En développement depuis deux ans, le logiciel de virtualisation du stockage SANsymphony-V de DataCore permet aux datacenters d’exploiter le matériel existant et les périphériques de stockage traditionnels pour parvenir à l’environnement de stockage partagé, nécessaire à la prise en charge d’environnements informatiques virtuels hautement dynamiques. Ceci contraste nettement avec les approches coûteuses de remplacement intégral proposées pour la prise en charge des projets de virtualisation des serveurs et des postes de travail.
 
Ce nouveau logiciel aide à éviter les nombreux problèmes de performances provoqués par les congestions d’E/S et la perte de chiffre d’affaires due à des interruptions qui rendent les entreprises réticentes à la virtualisation d’applications stratégiques comme les systèmes de messagerie et les bases de données. Le logiciel utilise des techniques de mise en cache adaptative et d’accélération des performances perfectionnées au cours des dix dernières années pour absorber des charges de travail très variables, tout en évitant que le stockage ne constitue un point unitaire de panne et d’interruption.

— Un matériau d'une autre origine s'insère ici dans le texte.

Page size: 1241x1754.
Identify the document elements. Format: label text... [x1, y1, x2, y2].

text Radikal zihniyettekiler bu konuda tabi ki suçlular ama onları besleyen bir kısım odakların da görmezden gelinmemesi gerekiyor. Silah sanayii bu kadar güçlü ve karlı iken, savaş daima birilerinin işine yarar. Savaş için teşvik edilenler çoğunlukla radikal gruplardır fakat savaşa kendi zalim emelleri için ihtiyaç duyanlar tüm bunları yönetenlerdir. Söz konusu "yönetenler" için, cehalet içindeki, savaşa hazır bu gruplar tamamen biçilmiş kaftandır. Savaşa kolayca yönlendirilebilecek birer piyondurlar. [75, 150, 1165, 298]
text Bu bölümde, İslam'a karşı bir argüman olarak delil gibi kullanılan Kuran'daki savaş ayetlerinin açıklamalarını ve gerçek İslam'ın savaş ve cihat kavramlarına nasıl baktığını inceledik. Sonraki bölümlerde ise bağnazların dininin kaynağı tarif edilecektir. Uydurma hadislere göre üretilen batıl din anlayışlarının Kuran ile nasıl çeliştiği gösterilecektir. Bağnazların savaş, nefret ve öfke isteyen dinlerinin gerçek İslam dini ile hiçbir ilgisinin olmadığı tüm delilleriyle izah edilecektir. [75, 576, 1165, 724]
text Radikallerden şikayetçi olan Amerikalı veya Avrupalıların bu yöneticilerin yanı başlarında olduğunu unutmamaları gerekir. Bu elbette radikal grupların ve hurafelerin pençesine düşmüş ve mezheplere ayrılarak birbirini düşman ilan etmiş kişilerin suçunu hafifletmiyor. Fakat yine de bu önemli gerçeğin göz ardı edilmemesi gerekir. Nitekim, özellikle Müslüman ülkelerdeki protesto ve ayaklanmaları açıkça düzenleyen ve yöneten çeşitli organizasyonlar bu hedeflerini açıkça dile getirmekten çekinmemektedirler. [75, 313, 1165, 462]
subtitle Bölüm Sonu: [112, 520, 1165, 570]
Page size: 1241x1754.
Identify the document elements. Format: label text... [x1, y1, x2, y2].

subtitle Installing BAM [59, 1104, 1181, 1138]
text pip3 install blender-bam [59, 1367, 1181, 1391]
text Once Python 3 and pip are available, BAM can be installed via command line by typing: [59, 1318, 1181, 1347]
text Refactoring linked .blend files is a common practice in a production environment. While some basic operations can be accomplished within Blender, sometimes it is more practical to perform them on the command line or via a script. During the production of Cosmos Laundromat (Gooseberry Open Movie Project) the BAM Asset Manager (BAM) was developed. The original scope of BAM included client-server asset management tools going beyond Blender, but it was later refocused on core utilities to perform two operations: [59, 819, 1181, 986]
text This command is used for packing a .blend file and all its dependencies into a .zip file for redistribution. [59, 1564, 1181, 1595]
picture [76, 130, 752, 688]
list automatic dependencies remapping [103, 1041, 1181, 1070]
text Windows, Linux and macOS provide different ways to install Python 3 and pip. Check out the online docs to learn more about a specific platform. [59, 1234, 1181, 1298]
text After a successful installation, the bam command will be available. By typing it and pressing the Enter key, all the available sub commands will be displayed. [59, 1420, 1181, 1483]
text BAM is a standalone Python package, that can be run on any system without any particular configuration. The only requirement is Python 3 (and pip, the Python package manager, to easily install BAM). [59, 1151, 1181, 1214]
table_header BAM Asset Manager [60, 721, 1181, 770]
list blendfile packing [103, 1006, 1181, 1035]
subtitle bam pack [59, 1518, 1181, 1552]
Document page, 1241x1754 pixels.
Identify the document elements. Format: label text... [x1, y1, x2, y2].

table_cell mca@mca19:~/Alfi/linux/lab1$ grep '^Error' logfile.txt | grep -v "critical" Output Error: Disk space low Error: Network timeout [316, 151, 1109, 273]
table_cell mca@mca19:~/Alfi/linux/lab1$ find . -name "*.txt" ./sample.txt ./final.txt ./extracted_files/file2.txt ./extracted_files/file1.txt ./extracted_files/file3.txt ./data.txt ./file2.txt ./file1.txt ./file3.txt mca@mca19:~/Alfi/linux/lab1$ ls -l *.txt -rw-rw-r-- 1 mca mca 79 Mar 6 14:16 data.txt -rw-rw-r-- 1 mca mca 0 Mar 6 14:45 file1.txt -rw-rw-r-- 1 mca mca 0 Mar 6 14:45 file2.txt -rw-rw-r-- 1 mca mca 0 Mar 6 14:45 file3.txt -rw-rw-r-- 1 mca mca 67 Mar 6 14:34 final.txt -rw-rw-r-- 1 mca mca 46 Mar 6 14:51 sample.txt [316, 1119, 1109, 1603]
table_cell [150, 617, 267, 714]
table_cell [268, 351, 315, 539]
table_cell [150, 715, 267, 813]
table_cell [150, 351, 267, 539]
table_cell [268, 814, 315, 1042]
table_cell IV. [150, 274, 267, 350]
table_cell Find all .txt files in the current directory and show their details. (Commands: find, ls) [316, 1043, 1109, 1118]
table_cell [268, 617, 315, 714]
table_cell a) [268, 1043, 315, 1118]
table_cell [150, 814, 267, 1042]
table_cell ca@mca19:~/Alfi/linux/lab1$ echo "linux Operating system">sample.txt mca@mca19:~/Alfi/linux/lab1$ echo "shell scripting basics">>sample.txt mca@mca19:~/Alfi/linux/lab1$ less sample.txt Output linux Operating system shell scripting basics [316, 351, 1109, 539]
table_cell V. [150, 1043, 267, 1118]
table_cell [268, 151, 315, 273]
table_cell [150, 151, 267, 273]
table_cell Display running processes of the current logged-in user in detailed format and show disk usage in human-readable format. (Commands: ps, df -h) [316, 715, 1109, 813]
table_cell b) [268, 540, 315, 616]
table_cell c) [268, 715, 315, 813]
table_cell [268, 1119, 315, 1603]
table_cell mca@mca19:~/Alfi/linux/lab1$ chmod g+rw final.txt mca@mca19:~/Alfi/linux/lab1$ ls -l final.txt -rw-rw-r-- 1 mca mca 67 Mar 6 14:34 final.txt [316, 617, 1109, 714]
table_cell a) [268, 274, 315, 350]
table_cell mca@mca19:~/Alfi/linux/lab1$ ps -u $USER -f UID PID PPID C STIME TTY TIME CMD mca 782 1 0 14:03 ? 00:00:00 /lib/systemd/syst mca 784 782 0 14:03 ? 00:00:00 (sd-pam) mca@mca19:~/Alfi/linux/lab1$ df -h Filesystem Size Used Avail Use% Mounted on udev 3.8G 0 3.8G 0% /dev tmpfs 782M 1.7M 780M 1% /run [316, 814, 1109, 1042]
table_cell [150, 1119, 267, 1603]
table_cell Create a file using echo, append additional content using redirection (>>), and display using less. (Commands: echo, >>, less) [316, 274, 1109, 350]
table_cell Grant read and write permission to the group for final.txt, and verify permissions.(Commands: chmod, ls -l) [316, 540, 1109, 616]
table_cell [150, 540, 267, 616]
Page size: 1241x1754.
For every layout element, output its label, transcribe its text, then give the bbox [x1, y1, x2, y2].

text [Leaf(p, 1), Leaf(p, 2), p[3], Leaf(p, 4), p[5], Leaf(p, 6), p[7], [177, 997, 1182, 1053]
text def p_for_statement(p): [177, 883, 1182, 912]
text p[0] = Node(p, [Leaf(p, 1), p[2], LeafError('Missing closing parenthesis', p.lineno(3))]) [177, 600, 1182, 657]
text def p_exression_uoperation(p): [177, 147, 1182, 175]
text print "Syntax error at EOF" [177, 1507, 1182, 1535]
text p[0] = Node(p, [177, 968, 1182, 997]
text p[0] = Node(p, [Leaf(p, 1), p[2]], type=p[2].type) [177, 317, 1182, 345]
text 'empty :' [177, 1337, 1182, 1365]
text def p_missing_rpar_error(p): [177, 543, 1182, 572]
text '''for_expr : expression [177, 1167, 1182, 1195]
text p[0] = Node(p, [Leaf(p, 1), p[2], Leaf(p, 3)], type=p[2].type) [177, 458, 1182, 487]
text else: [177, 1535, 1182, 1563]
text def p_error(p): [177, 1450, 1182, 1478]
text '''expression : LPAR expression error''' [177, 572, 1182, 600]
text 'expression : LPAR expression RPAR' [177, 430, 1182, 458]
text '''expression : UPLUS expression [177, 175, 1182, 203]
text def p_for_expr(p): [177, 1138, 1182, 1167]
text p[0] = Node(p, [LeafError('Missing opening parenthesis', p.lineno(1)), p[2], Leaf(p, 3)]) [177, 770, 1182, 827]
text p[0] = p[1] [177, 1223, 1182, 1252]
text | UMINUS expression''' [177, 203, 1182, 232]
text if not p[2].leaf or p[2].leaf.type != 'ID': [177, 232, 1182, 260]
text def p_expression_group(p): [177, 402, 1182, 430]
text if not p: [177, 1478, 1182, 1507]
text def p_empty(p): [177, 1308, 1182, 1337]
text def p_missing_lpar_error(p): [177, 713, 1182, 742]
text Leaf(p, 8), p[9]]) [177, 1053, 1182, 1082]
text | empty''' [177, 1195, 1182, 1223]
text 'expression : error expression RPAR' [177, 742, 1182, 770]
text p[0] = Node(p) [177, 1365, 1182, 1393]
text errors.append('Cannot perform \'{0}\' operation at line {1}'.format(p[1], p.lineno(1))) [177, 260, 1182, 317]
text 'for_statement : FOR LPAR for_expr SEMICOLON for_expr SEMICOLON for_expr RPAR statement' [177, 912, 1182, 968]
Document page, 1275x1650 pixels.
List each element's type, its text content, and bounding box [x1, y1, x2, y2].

Il offre de plus une plate-forme logicielle flexible et ouverte qui permet de provisionner, partager, reconfigurer, migrer, répliquer, élargir et mettre à niveau le stockage, sans ralentissement ni temps d’arrêt. 

L’infrastructure virtuelle est dissociée des disques sous-jacents

« Lorsque nous avons d’abord reçu des offres pour notre projet de virtualisation des serveurs, nous avons été abasourdis de constater que les coûts associés pour centraliser et protéger convenablement notre batterie de disques auraient consommé la majeure partie de notre budget. DataCore a véritablement sauvé notre projet. Son logiciel a considérablement réduit les coûts de stockage et les facteurs de complication en nous permettant d’utiliser nos ressources existantes. En parallèle, il a évité les risques en termes de performances et de disponibilité que l’adoption d’un stockage consolidé aurait engendrés pour nos nouvelles charges de travail virtualisées », explique Judy Pieper-Young, directrice des systèmes d’information chez North American Stainless.
 
Alors que certains fournisseurs dans le domaine de la virtualisation recommandent que les clients s’enferment dans des configurations de matériel de stockage spécifiques et des appliances dédiées spécifiques, SANsymphony-V les libère de la dépendance à l’égard du fournisseur de matériel, en dissociant l’infrastructure virtuelle des disques sous-jacents. La solution optimise également le débit E/S des périphériques de stockage standard qui auraient sinon exigé un remplacement. Lorsque les clients doivent ensuite accroître la capacité, il leur suffit de choisir la meilleure offre du moment parmi plusieurs fournisseurs concurrents au lieu de se limiter au matériel d’un fournisseur particulier.

SANsymphony-V accélère davantage la transition entre des machines physiques et virtuelles en tirant pleinement parti des disques durs et des données des systèmes d’origine. Les fonctionnalités avancées, toutes indépendantes des périphériques, englobent le regroupement en pool des disques, la mise en cache ultra-rapide, la mise en miroir synchrone, la réplication distante asynchrone, les migrations de disques sans interruption et les snapshots en ligne à faible impact. SANsymphony-V présente également différentes nouveautés pour mieux protéger les charges de travail et éviter les interruptions, notamment la protection continue des données (CDP) intégrée, la reprise multi-site et la réplication à haut débit et compression de trafic.